### DIRECTIONS
Give back every record word for word, but keep the pictures out.

### DATA TO USE
+ + + + + + +

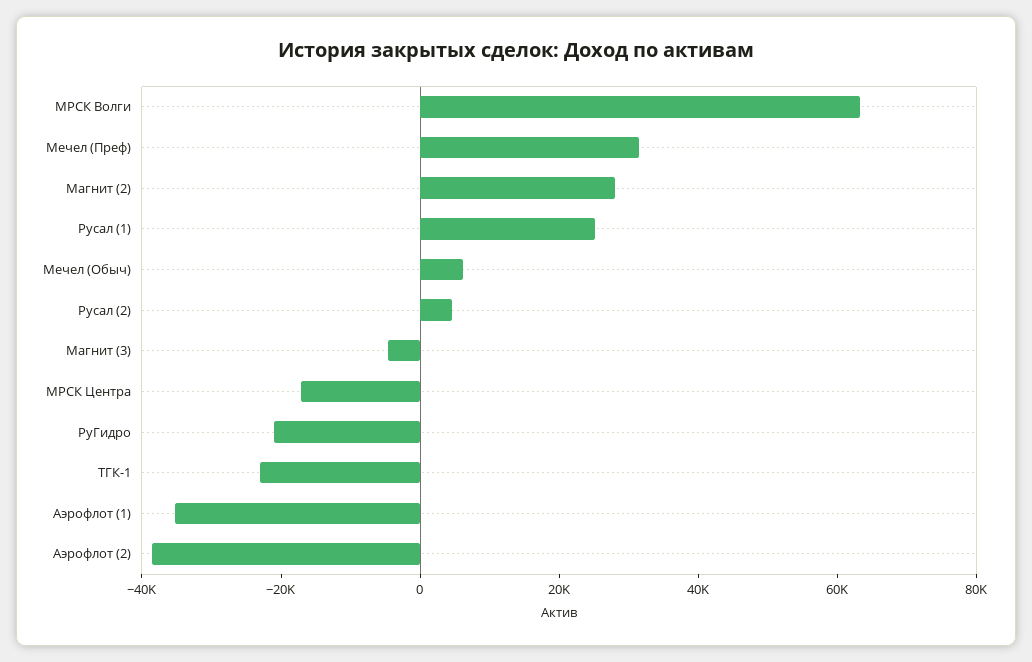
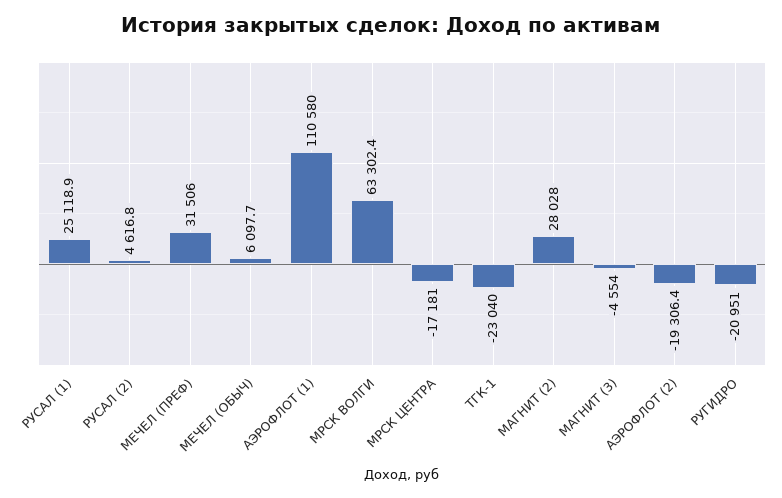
  {
    "МРСК Волги": 63302.4,
    "Мечел (Преф)": 31506,
    "Магнит (2)": 28028,
    "Русал (1)": 25118.9,
    "Мечел (Обыч)": 6097.7,
    "Русал (2)": 4616.8,
    "Магнит (3)": -4554,
    "МРСК Центра": -17181,
    "РуГидро": -20951,
    "ТГК-1": -23040,
-   "Аэрофлот (1)": -35000,
+   "Аэрофлот (1)": 110580,
-   "Аэрофлот (2)": -40000
+   "Аэрофлот (2)": -19306.4
  }

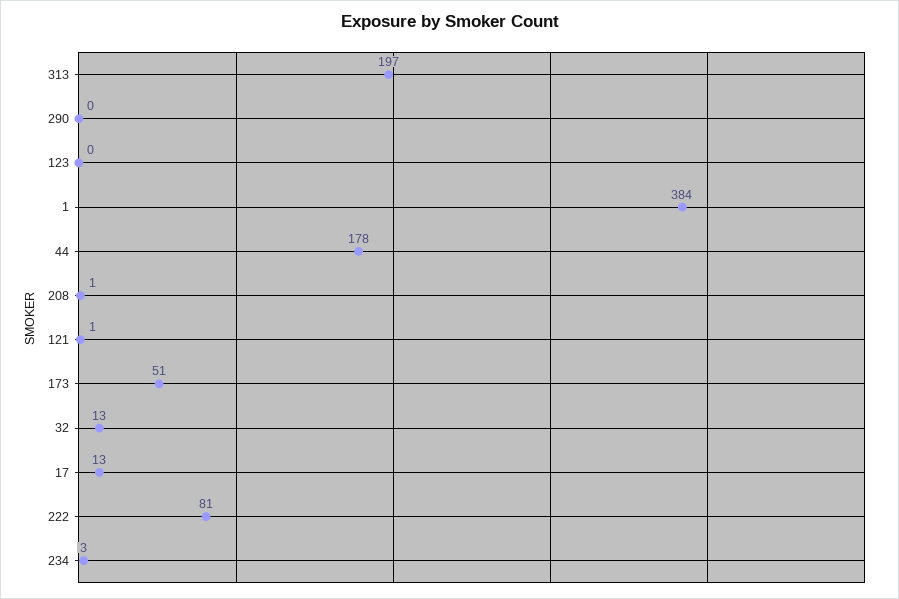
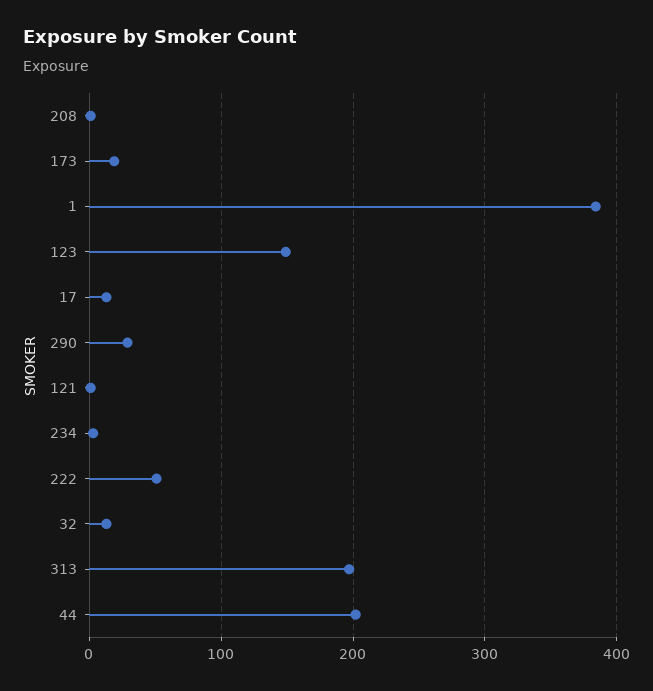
  {
    "313": 197,
-   "290": 0,
+   "290": 30,
-   "123": 0,
+   "123": 150,
    "1": 384,
-   "44": 178,
+   "44": 200,
    "208": 1,
    "121": 1,
-   "173": 51,
+   "173": 20,
    "32": 13,
    "17": 13,
-   "222": 81,
+   "222": 50,
    "234": 3
  }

+ + + + + + +

### SOLUTION TO THIS PROBLEM
  {
    "МРСК Волги": 63302.4,
    "Мечел (Преф)": 31506,
    "Магнит (2)": 28028,
    "Русал (1)": 25118.9,
    "Мечел (Обыч)": 6097.7,
    "Русал (2)": 4616.8,
    "Магнит (3)": -4554,
    "МРСК Центра": -17181,
    "РуГидро": -20951,
    "ТГК-1": -23040,
-   "Аэрофлот (1)": -35000,
+   "Аэрофлот (1)": 110580,
-   "Аэрофлот (2)": -40000
+   "Аэрофлот (2)": -19306.4
  }

  {
    "313": 197,
-   "290": 0,
+   "290": 30,
-   "123": 0,
+   "123": 150,
    "1": 384,
-   "44": 178,
+   "44": 200,
    "208": 1,
    "121": 1,
-   "173": 51,
+   "173": 20,
    "32": 13,
    "17": 13,
-   "222": 81,
+   "222": 50,
    "234": 3
  }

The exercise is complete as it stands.